An diesem Punkte aber kam dem in die Ecke gedrängten FLN eine Ungeschicklichkeit der französischen Diplomatie zu Hilfe. Statt ganz ihren „Geschäftsträger” Bourgiba wirken zu lassen und selbst stumm zu bleiben, trat sie verfrüht wieder ins Spiel ein. Man glaubte wohl in Paris die erste Runde bereits gewonnen und zog sich wieder auf die alte, „harte” Position zurück: man wolle mit dem FLN erst dann direkt verhandeln, wenn er die Waffen niedergelegt habe, und man erkenne ihn nur als einen unter mehreren Verhandlungspartnern an. Das erlaubte dem FLN, sich der freundschaftlichen Umarmung Bourgibas zu entziehen und Frankreichs „Vorbedingungen” für unannehmbar zu erklären.
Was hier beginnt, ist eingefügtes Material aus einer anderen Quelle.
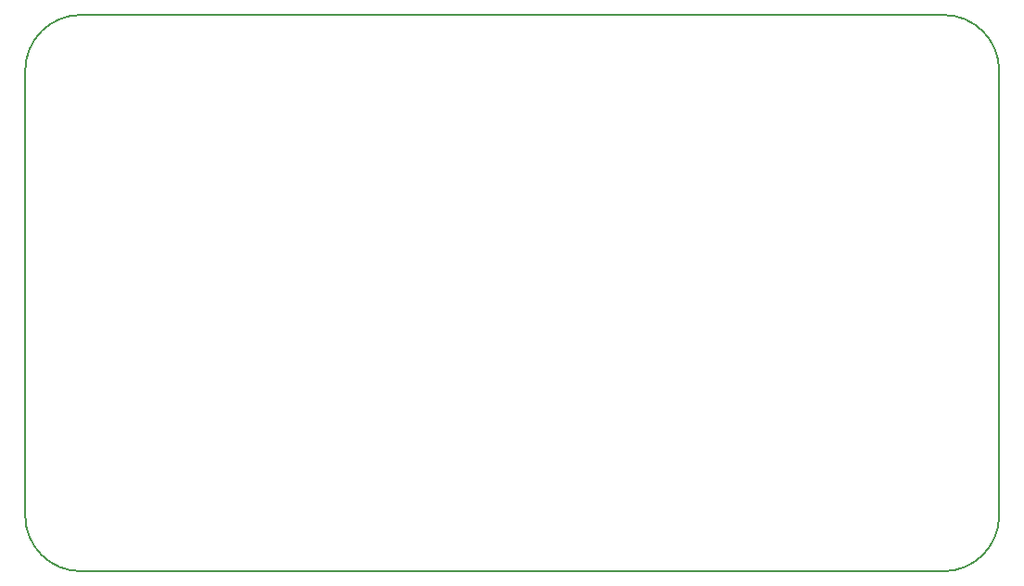
<source format=gbr>
G04 #@! TF.GenerationSoftware,KiCad,Pcbnew,(5.0.2)-1*
G04 #@! TF.CreationDate,2019-07-27T15:32:46-05:00*
G04 #@! TF.ProjectId,BusinessCards,42757369-6e65-4737-9343-617264732e6b,rev?*
G04 #@! TF.SameCoordinates,Original*
G04 #@! TF.FileFunction,Profile,NP*
%FSLAX46Y46*%
G04 Gerber Fmt 4.6, Leading zero omitted, Abs format (unit mm)*
G04 Created by KiCad (PCBNEW (5.0.2)-1) date 7/27/2019 3:32:46 PM*
%MOMM*%
%LPD*%
G01*
G04 APERTURE LIST*
%ADD10C,0.150000*%
G04 APERTURE END LIST*
D10*
X185420000Y-101600000D02*
X106680000Y-101600000D01*
X185420000Y-50800000D02*
X106680000Y-50800000D01*
X101600000Y-55880000D02*
G75*
G02X106680000Y-50800000I5080000J0D01*
G01*
X106680000Y-101600000D02*
G75*
G02X101600000Y-96520000I0J5080000D01*
G01*
X190500000Y-96520000D02*
G75*
G02X185420000Y-101600000I-5080000J0D01*
G01*
X185420000Y-50800000D02*
G75*
G02X190500000Y-55880000I0J-5080000D01*
G01*
X101600000Y-96520000D02*
X101600000Y-55880000D01*
X190500000Y-55880000D02*
X190500000Y-96520000D01*
M02*

</source>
Das Spiel wird weitergehen. Und Frankreich hat einen Trumpf, mit dem es die Panne wieder wettmachen kann: die Sahara und ihre Schätze. Der FLN hat erklärt, daß nicht einzusehen sei, weshalb die Sahara, die bisher in den französischen Atlanten zu Algerien geschlagen war, nicht auch zu einem unabhängigen Algerien gehören sollte. Das sind Töne, die man nicht nur in Tunis und Rabat ungern hört — auch den jungen Republiken, die südlich an die Sahara grenzen, ist es nicht gleichgültig, was in dieser Wüste mit ihren fabulösen Reichtümern vor sich geht. Das aber könnte es einer klugen französischen Diplomatie erlauben, die nächste Umarmung, in welcher der FLN domestiziert werden soll, noch etwas umfassender anzulegen. Ganz abgesehen davon, daß, je größer die Zahl der Teilhaber an der Sahara wird, desto unbeschränkter auch die Bewegungsfreiheit ihres bisherigen Verwalters bleibt.